We searched scientific databases and grey literature for studies including adolescents or adults with opioid use disorder who received buprenorphine micro-induction. Study selection, data extraction and quality assessments occurred in duplicate. We narratively synthesized results.
We screened 4,752 citations and included 19 case studies/series and one feasibility study (n = 57 patients; mean age 38 years [SD 12.0]; 57.9% male [33/57]). Studies described 26 regimens; starting and maintenance doses ranged from 0.03 to 1.0 mg, and 8 to 32 mg, respectively. We calculated rate of increase to 8 mg. All patients achieved the desired maintenance dose. Among 54 patients in whom precipitated withdrawal was not reported, mean increases were 1.36 mg/day (SD 0.41). For three patients in whom precipitated withdrawal was specifically reported, mean increase was 1.17 mg/day (SD 0.11). All studies were low quality.
Described regimens are highly variable.
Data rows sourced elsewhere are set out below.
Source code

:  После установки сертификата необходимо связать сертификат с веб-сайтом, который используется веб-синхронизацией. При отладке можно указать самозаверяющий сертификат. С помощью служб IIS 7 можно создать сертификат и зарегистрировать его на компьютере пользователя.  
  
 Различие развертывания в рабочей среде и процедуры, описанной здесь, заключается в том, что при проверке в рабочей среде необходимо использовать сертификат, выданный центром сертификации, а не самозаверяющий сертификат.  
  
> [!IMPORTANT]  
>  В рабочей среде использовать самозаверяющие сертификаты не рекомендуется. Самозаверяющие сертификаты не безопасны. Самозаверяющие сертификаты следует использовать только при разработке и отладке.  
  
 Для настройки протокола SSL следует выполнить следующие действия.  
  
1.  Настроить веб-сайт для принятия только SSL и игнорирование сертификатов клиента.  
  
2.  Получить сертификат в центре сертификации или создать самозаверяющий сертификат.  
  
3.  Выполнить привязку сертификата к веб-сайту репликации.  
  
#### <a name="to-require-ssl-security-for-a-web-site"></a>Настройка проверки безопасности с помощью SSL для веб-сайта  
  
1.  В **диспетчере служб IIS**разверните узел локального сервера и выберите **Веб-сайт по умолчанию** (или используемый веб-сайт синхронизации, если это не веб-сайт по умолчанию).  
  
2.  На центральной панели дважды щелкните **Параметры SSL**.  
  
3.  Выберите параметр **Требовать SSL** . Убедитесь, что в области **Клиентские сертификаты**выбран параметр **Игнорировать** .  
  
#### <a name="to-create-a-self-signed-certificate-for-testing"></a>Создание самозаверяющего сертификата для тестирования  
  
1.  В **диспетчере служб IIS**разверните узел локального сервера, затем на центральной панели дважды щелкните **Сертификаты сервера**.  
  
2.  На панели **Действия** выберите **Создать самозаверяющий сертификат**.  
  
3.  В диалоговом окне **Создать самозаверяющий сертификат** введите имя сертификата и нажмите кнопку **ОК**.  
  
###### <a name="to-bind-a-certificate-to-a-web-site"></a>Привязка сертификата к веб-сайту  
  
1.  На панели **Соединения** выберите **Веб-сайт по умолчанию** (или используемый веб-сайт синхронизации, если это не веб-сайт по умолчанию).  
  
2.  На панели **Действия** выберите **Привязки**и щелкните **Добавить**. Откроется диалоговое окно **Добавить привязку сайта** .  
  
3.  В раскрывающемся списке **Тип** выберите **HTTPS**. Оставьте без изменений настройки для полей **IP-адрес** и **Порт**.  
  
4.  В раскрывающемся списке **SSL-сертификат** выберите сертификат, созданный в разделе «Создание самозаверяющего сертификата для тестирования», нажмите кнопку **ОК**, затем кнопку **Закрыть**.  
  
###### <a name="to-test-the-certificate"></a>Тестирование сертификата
Inconsistent reporting, selection bias, and poor quality evidence limit conclusions regarding optimal dosing, and patient characteristics and clinical settings in which micro-induction is likely beneficial.
This systematic review provides the most up-to-date synthesis on buprenorphine micro-induction regimens. Rigorous studies evaluating effectiveness and safety of micro-induction, and patient and clinical factors influencing its success, are needed.